Tom Morris

unread,

Nov 15, 2020, 9:47:14 PM11/15/20

to openref...@googlegroups.com

I've been thinking about how we authenticate HTTP requests, including how we handle both password-based basic auth and token based authentication and am interested in feedback on the design sketch below.

Currently we have two mechanisms:

- HTTP headers that have to be set up by hand and are sent with all Fetch URL calls

- https://username:pass...@example.com/ URL syntax which is intended to create the appropriate HTTP Basic Auth headers for the target site (HTTPS only) https://github.com/OpenRefine/OpenRefine/issues/217

Both have significant security issues and both are awkward to use. What we really want is a database of credentials which are stored per target host/URL. For basic auth, we should only send a specific set of credentials when we receive a 401 challenge for the correct realm. For token based auth, we want to be able to have different tokens (and token names) for different endpoints.

== SOURCE EXCERPT ==
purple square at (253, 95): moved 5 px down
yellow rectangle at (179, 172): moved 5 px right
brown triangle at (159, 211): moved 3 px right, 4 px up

== WHAT IS BEING ASKED ==
Answer these questions about the forum post on HTTP authentication:
(a) How many authentication mechanisms does the post say exist today?
(b) The URL syntax with a username and password is meant to create Basic Auth headers for which kind of connection only?
(c) Under the proposed design, when should a specific set of basic auth credentials be sent?

== TASK ANSWER ==
(a) Two.
(b) HTTPS only.
(c) Only when a 401 challenge is received for the correct realm.